Like all small business owners it’s a constantly changing juggle of responding to orders and creating the buzz to generate the orders! There are only two of us in the Sussex office and I have a vintage car restoration business that also needs me for some of the week – but we do have Tuesdays with our in-house seamstress who helps to create samples of any new ideas. I have to act as the model as I am the only male shaped person available!

I have to consider the social media ideas for the week, direct orders to the Leeds sewing team, try to engage with the press to talk about Moot, select fabric samples, keep ahead of legwear ordering from Europe, and deal with all the posting and customs implications for small businesses with a worldwide fan base. It’s all exciting though and so wonderful to see the idea I once had, turning into a reality.

Your proudest moment to date?

People expect my proudest moment to be the appearance on Channel 4s daytime talk show where I talked about creating Moot with my wife, or getting into The Observer in a feature on men’s lingerie, or being chosen for a photoshoot with Attitude Magazine, or being ‘called for’ twice by mega-star stylist, Harry Lambert, who wanted Moot products for projects involving the Vogue photographer, Tim Walker – but actually, for me, the real proudest moment was just that first moment back in March 2020 when we hit the live button and the website was open for orders. All the effort that went into getting it to that moment was huge and the feeling was something I will never forget.

Your next big challenge?

The next big challenge for us is to make links with others in our sphere. We have got to base camp and we have set up our unit in the foothills of success and now we need to strike out and share what we do with the world of lingerie lovers! We want to see if we can make some B2B connections and offer our sensational pieces to retailers who already have an established market for women, who might want to bring some equity to the offering and give another body shape the same chance to look and feel as glorious.

Your worst move so far?

We underestimated the obstacles still in the way of equality. We thought that the world was in a more enlightened and accepting place than it actually is. We had no idea that Facebook would ban every single one of our ads and shut down our account so severely that we would never, ever be allowed to advertise any product again, not even if we started making tea cups.

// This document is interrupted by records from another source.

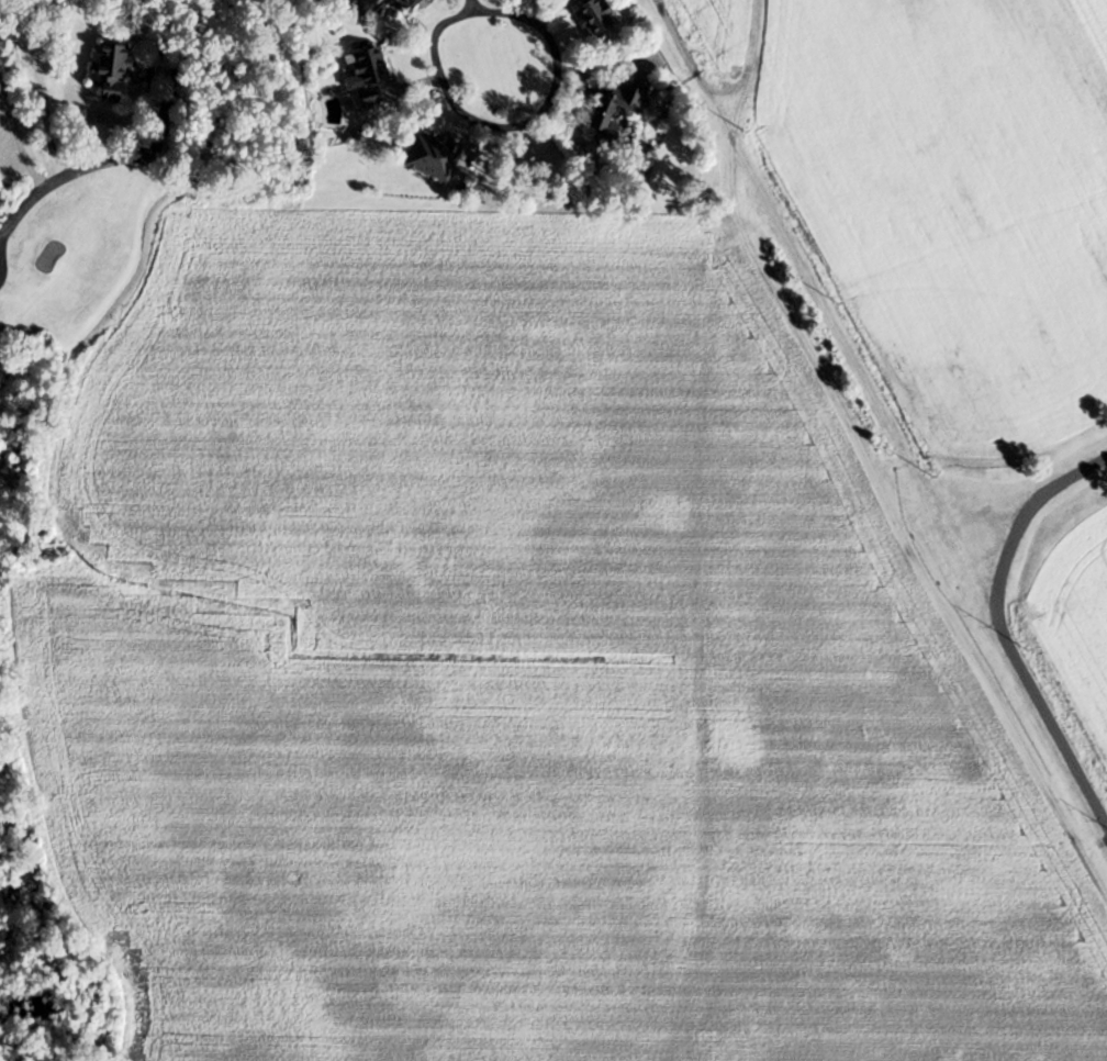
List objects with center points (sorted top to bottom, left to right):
building: (578, 0)
building: (413, 4)
road: (225, 5)
road: (474, 9)
building: (598, 17)
road: (476, 19)
road: (692, 66)
road: (749, 67)
building: (113, 72)
building: (368, 75)
building: (620, 107)
road: (15, 132)
building: (436, 157)
road: (148, 158)
road: (0, 271)
road: (1001, 629)

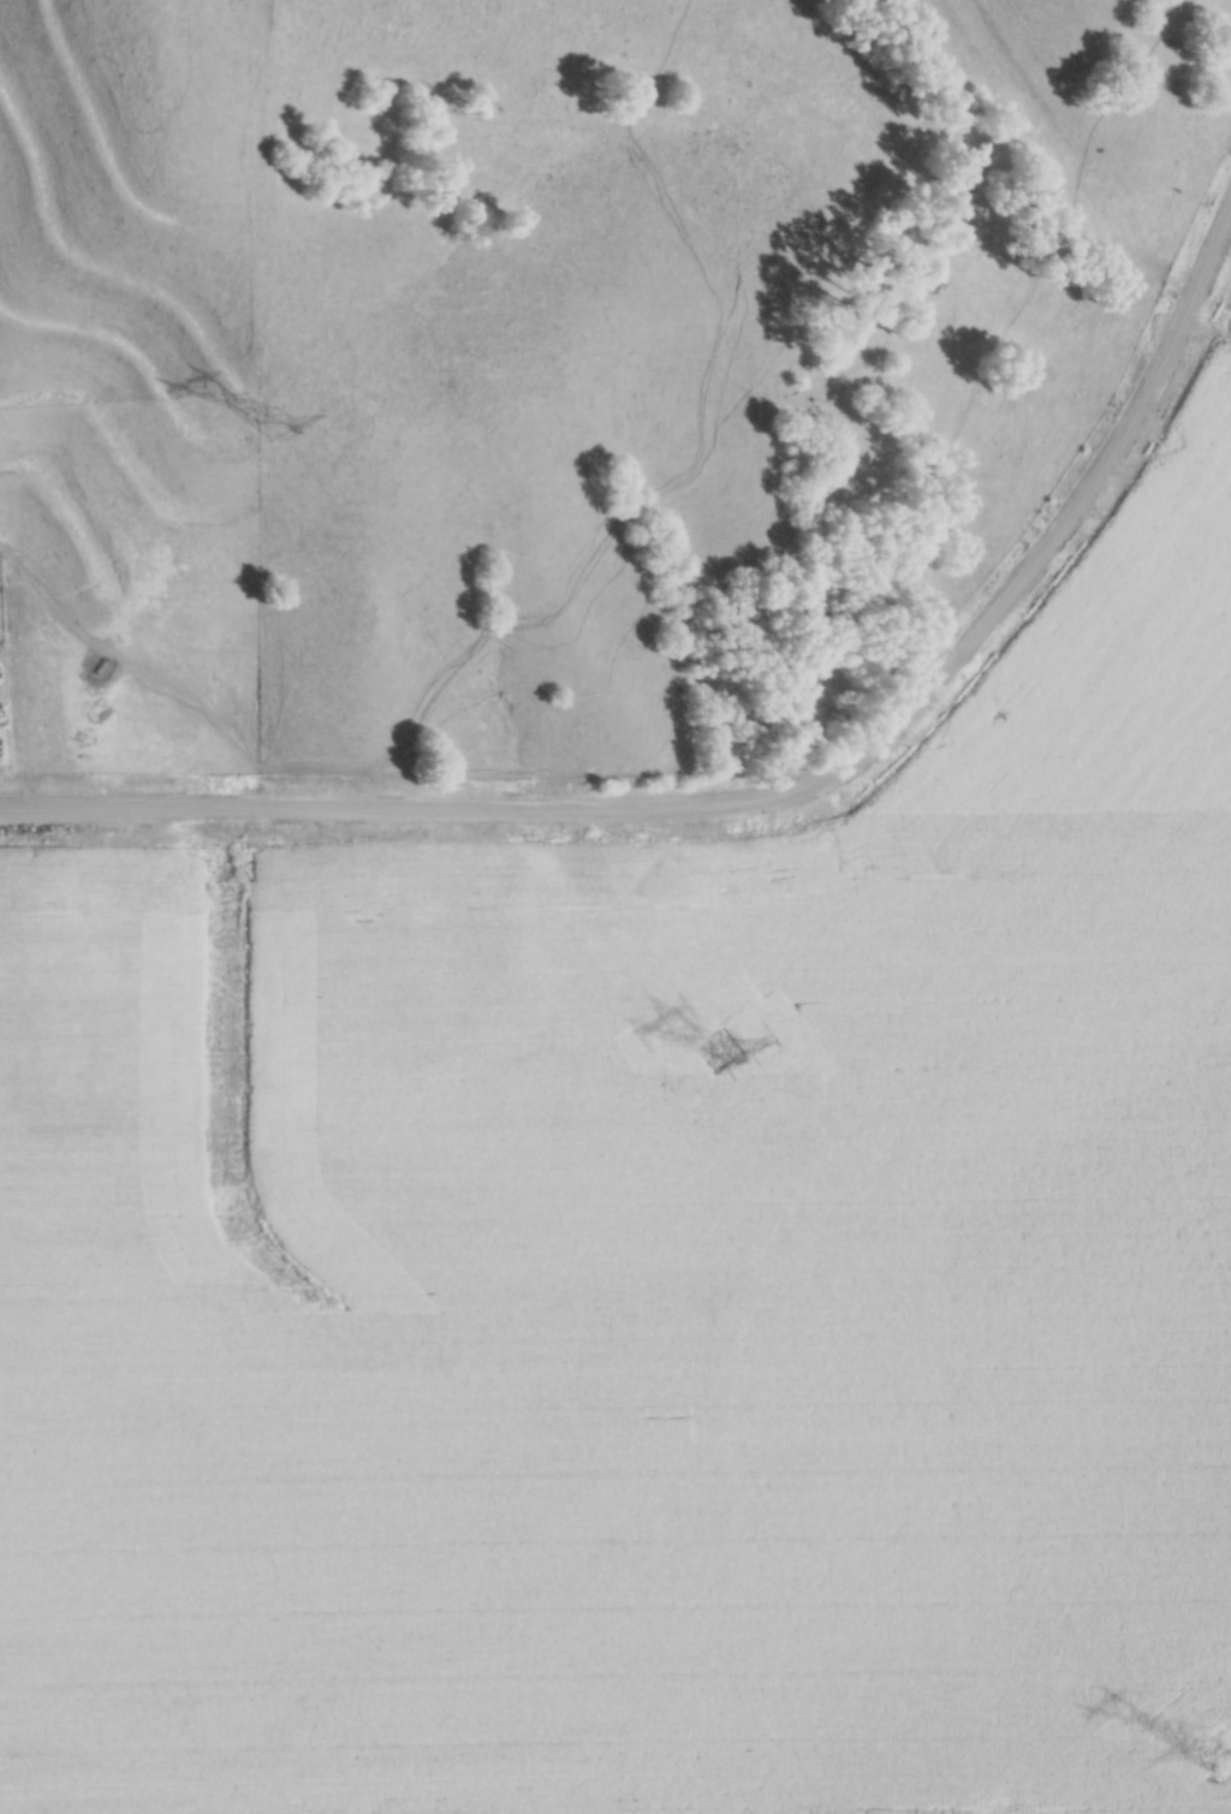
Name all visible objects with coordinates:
power tower: (278, 411)
road: (774, 805)
power tower: (726, 1043)
power tower: (1216, 1745)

We didn’t think that a smiling man in a vest and briefs would be considered ‘sexualised/suggestive content’ and as such be removed from our catalogue of listed products we can tag – we especially didn’t think it when we see women in lingerie ads with amazing suspender and bra sets on, looking into camera, reclining and looking very appropriately engaged in the mood created…and those images running as ads.

We can’t change the system by ourselves but we do hope that change will come. In the meantime, we have learned that the best way for us to present ourselves to the world is just to carry on being ourselves, not lose too much sleep over it and not to dim our light to meet the rules put in place by a faceless megacorp that has no idea how wonderful we are!

What do you hope to achieve?

If you ask a person to think of a jeans company, they will say ‘Levi’s’. If you ask a person to name a men’s lingerie brand they will say ‘Moot’.

That’s what we aim to achieve. We think we can do it.